WORK TO COMPLETE
Sift the material for lines containing "window", and return them.

DATA FOR REVIEW
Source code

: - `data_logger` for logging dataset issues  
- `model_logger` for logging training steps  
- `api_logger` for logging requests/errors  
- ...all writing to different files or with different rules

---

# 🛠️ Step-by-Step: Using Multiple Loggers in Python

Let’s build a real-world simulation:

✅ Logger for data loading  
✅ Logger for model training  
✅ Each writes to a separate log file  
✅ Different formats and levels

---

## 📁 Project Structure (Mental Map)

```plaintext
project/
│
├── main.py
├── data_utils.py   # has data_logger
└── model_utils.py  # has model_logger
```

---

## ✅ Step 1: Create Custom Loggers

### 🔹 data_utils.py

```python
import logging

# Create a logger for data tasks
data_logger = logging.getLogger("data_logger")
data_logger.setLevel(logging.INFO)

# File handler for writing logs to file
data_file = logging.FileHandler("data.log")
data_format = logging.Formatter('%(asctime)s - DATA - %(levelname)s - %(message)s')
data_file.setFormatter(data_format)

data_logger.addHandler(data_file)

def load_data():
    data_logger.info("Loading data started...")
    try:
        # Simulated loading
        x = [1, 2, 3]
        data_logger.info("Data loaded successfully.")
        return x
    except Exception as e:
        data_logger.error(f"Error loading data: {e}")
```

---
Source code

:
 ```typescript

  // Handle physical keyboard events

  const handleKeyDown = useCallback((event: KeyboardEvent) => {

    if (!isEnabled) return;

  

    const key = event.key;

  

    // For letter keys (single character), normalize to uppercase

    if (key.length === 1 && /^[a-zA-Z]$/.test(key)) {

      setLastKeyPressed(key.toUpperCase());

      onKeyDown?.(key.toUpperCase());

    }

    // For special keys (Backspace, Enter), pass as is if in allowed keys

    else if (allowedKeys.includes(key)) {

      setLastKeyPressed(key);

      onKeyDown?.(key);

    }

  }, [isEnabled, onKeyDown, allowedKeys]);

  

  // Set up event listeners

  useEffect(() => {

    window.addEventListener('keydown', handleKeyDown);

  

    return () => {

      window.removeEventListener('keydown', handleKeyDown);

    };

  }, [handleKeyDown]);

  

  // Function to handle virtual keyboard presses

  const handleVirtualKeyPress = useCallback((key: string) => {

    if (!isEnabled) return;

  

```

RESULT
    window.addEventListener('keydown', handleKeyDown);
      window.removeEventListener('keydown', handleKeyDown);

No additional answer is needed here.